▶ Recorded data
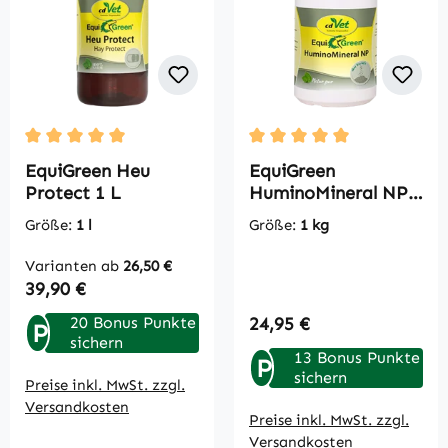
Durchschnittliche Bewertung von 5 von 5 Sternen
Durchschnittliche Bewertu
EquiGreen Heu
EquiGreen
Protect 1 L
HuminoMineral NP 1
kg
Größe:
1 l
Größe:
1 kg
Varianten ab
26,50 €
Regulärer Preis:
39,90 €
Regulärer Preis:
20 Bonus Punkte
24,95 €
P
sichern
13 Bonus Punkte
P
sichern
Preise inkl. MwSt. zzgl.
Versandkosten
Preise inkl. MwSt. zzgl.
Versandkosten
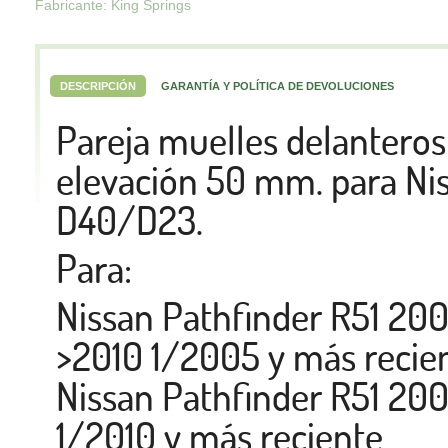
Fabricante: King Springs
DESCRIPCIÓN
GARANTÍA Y POLÍTICA DE DEVOLUCIONES
Pareja muelles delanteros
elevación 50 mm. para Ni
D40/D23.
Para:
Nissan Pathfinder R51 200
>2010 1/2005 y más recie
Nissan Pathfinder R51 200
1/2010 y más reciente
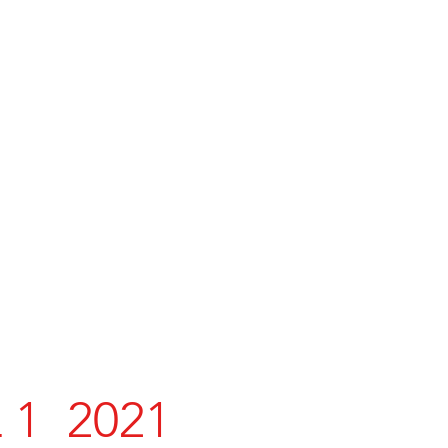
1 2021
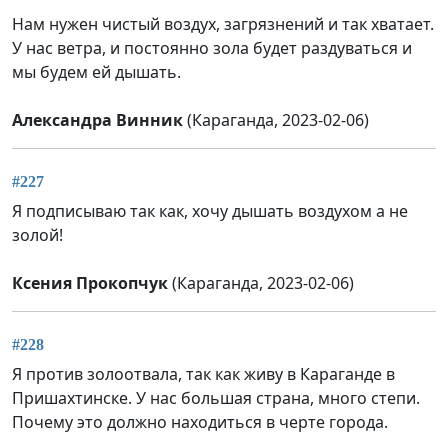
Нам нужен чистый воздух, загрязнений и так хватает.
У нас ветра, и постоянно зола будет раздуваться и
мы будем ей дышать.
Александра Винник
(Караганда, 2023-02-06)
#227
Я подписываю так как, хочу дышать воздухом а не
золой!
Ксения Прокопчук
(Караганда, 2023-02-06)
#228
Я против золоотвала, так как живу в Караганде в
Пришахтинске. У нас большая страна, много степи.
Почему это должно находиться в черте города.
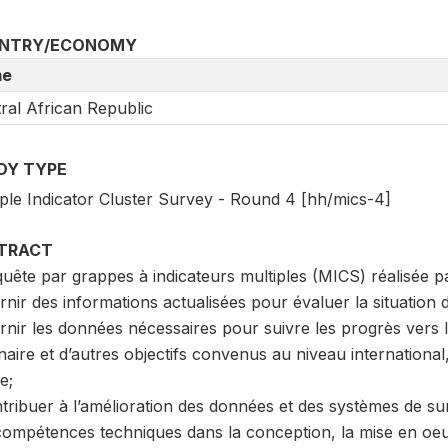
NTRY/ECONOMY
e
ral African Republic
DY TYPE
iple Indicator Cluster Survey - Round 4 [hh/mics-4]
TRACT
uête par grappes à indicateurs multiples (MICS) réalisée p
rnir des informations actualisées pour évaluer la situatio
rnir les données nécessaires pour suivre les progrès vers l
énaire et d’autres objectifs convenus au niveau internatio
e;
ntribuer à l’amélioration des données et des systèmes de s
compétences techniques dans la conception, la mise en oeuv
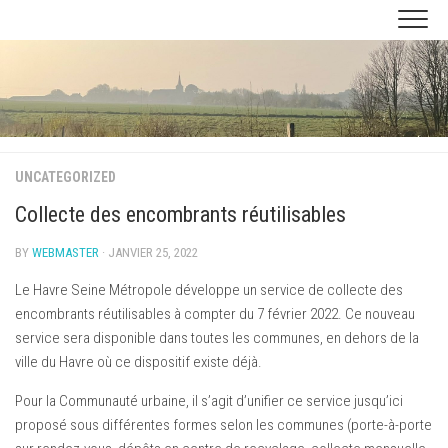
Skip
to
content
UNCATEGORIZED
Collecte des encombrants réutilisables
BY
WEBMASTER
· JANVIER 25, 2022
Le Havre Seine Métropole développe un service de collecte des
encombrants réutilisables à compter du 7 février 2022. Ce nouveau
service sera disponible dans toutes les communes, en dehors de la
ville du Havre où ce dispositif existe déjà.
Pour la Communauté urbaine, il s’agit d’unifier ce service jusqu’ici
proposé sous différentes formes selon les communes (porte-à-porte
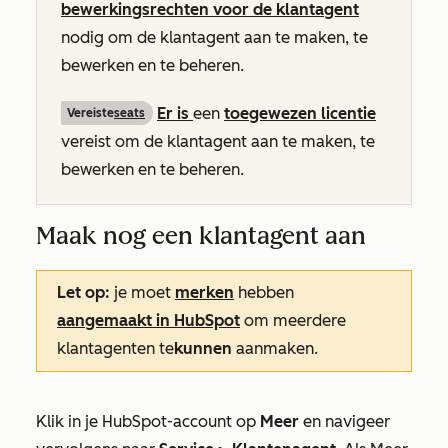
bewerkingsrechten voor de klantagent
nodig om de klantagent aan te maken, te
bewerken en te beheren.
Er is
een
toegewezen licentie
Vereiste
seats
vereist om de klantagent aan te maken, te
bewerken en te beheren.
Maak nog een klantagent aan
Let op:
je moet
merken
hebben
aangemaakt in HubSpot
om meerdere
klantagenten te
kunnen
aanmaken.
Klik in je HubSpot-account op
Meer
en navigeer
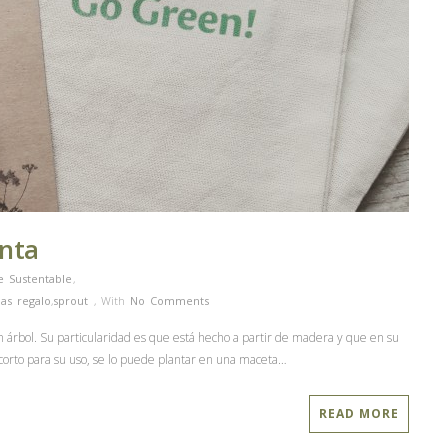
anta
e Sustentable
,
las regalo
,
sprout
,
With
No Comments
n árbol. Su particularidad es que está hecho a partir de madera y que en su
corto para su uso, se lo puede plantar en una maceta…
READ MORE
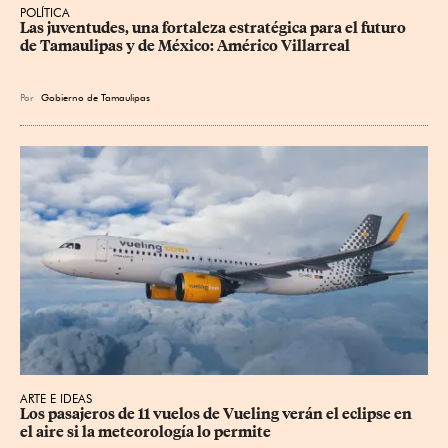
POLÍTICA
Las juventudes, una fortaleza estratégica para el futuro 
de Tamaulipas y de México: Américo Villarreal
Por
Gobierno de Tamaulipas
ARTE E IDEAS
Los pasajeros de 11 vuelos de Vueling verán el eclipse en 
el aire si la meteorología lo permite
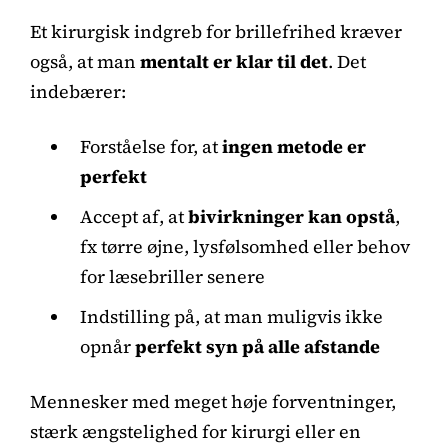
Et kirurgisk indgreb for brillefrihed kræver
også, at man
mentalt er klar til det
. Det
indebærer:
Forståelse for, at
ingen metode er
perfekt
Accept af, at
bivirkninger kan opstå
,
fx tørre øjne, lysfølsomhed eller behov
for læsebriller senere
Indstilling på, at man muligvis ikke
opnår
perfekt syn på alle afstande
Mennesker med meget høje forventninger,
stærk ængstelighed for kirurgi eller en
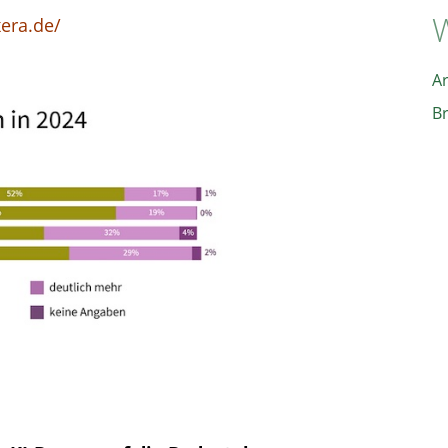
W
xera.de/
A
B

▶ Prompt
The reply is to be one number, the count of lines in the records above that contain "données".

▶ Result of this exercise
2